By Amy Kent
Herald Staff Writer
With the Mississippi River essentially located in Clinton’s backyard, it can easily be taken for granted.
It may not be predictable and sometimes it can be extremely dangerous, but it is one of the most important natural resources in the United States.
One organization has been working for 15 years to keep the Mississippi as clean and reliable as possible, and it all started with one man’s dedication.
“Chad Pregracke was 23 when he started (Living Lands and Waters) by going out in one little boat and cleaning stuff up,” Living Lands and Waters Educational Facilitator Mike Coyne-Logan said.
After receiving some local and national press, the non-profit organization has now grown to more than 70,000 volunteers working in 18 states, removing more than 7 million pounds of garbage from 22 different rivers.

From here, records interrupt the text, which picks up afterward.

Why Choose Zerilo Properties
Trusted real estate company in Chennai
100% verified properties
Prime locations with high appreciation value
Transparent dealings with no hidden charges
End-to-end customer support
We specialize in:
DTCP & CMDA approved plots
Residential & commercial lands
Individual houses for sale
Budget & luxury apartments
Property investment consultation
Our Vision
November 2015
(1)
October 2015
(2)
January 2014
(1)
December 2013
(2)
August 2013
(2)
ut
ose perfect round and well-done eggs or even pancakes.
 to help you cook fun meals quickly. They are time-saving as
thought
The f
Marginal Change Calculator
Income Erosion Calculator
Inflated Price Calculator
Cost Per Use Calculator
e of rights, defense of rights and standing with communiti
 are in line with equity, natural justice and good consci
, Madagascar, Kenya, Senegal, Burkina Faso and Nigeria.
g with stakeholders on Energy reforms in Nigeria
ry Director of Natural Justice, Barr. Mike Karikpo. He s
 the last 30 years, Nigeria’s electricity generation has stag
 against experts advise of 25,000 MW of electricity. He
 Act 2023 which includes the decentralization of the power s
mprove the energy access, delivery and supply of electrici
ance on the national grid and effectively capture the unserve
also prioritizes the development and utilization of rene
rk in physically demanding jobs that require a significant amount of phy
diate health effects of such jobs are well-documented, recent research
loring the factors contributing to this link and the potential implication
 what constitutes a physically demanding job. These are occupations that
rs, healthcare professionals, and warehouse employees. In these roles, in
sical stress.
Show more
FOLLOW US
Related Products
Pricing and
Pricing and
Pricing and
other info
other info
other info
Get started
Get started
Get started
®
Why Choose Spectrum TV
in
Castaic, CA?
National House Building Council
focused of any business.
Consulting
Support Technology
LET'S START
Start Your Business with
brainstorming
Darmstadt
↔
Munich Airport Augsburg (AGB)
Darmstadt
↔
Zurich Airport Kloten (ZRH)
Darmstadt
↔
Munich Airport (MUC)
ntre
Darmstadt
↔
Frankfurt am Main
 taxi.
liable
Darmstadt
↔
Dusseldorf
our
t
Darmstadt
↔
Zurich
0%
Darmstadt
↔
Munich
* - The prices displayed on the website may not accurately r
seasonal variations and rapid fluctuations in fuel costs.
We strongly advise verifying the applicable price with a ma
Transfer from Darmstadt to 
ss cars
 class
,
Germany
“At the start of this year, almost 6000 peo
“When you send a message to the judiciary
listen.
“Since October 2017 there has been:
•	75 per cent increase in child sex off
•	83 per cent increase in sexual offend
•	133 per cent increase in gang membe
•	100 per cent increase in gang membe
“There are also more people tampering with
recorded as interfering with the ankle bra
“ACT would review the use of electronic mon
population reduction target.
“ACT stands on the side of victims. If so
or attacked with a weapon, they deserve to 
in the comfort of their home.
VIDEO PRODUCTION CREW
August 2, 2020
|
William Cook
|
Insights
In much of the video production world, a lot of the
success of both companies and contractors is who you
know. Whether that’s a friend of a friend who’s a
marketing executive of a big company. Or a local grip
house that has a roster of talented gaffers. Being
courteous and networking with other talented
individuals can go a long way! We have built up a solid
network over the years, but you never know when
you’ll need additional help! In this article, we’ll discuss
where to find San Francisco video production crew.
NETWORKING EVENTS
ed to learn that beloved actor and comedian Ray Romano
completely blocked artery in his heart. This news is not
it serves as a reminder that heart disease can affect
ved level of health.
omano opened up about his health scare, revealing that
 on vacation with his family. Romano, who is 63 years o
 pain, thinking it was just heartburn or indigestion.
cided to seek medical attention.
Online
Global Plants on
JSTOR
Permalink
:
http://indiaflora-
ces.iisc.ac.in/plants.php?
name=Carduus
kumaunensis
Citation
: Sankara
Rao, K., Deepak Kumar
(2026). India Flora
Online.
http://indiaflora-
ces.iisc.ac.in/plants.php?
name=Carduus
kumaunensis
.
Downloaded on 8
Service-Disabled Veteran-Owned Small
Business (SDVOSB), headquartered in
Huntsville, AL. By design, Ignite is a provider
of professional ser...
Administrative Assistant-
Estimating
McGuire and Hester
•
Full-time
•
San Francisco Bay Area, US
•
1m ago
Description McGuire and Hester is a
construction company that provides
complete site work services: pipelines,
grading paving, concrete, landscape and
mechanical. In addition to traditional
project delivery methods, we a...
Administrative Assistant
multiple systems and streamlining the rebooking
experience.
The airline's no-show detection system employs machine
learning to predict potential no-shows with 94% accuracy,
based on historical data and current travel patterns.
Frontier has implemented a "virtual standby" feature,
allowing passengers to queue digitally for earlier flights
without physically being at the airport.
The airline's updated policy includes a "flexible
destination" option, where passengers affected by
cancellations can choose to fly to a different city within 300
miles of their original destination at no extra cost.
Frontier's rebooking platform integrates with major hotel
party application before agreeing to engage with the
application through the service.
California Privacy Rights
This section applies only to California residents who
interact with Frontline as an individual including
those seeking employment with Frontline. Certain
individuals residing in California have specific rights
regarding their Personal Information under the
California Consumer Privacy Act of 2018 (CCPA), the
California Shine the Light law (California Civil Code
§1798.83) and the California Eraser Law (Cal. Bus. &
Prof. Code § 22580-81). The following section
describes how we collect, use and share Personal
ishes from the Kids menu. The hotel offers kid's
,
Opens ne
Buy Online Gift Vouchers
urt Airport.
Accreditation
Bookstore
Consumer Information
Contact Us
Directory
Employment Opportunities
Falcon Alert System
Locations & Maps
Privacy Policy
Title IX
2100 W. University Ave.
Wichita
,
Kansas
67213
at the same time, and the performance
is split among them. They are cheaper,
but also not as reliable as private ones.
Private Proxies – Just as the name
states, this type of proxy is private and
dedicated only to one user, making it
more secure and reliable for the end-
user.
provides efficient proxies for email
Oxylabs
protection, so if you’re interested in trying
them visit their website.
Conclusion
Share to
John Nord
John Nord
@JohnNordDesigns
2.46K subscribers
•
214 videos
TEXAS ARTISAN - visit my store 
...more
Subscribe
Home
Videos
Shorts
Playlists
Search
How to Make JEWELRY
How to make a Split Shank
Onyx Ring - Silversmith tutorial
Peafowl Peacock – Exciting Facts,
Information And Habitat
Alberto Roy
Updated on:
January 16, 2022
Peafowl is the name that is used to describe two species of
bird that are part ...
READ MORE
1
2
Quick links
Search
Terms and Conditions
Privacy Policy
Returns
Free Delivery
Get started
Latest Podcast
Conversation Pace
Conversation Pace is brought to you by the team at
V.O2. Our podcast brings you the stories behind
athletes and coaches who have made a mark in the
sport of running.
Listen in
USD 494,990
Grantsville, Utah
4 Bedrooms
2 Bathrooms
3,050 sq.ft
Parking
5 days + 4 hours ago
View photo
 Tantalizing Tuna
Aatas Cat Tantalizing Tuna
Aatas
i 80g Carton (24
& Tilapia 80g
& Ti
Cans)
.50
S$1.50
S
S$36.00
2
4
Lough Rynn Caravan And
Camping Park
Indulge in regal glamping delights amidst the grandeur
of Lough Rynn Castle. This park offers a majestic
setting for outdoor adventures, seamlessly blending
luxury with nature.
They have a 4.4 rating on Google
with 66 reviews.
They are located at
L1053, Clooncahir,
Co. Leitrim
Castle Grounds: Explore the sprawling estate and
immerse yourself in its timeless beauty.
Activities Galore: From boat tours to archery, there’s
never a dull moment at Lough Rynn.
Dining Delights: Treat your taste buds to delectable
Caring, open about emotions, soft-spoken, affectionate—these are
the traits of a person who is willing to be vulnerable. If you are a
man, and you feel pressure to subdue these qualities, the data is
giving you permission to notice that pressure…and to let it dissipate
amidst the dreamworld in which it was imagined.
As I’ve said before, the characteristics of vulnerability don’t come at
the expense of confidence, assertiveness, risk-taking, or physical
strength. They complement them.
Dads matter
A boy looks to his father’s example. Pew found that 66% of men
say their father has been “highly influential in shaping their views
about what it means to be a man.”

Although the group works with other rivers in the Midwest, the Mississippi is still the main focal point of its mission.
“We work from Minneapolis to New Orleans on a barge that we live on seven months out of the year,” Coyne-Logan said. “From that barge we take smaller boats to go out and collect the garbage.”
The types of garbage that LL&W picks up is not the everyday soda cans and potato chip bags, but things like refrigerators, dishwashers and full-sized cars.
There are currently 12 people employed with LL&W, so the organization relies heavily on strong volunteer efforts.
“We depend a lot on our volunteers,” Coyne-Logan said. “During the spring and summer we recruit college students and we’ll do at least 70 big clean-up projects a year.”
Coyne-Logan understands the importance of keeping the river clean so he and other LL&W staff members are working to educate people all over the area.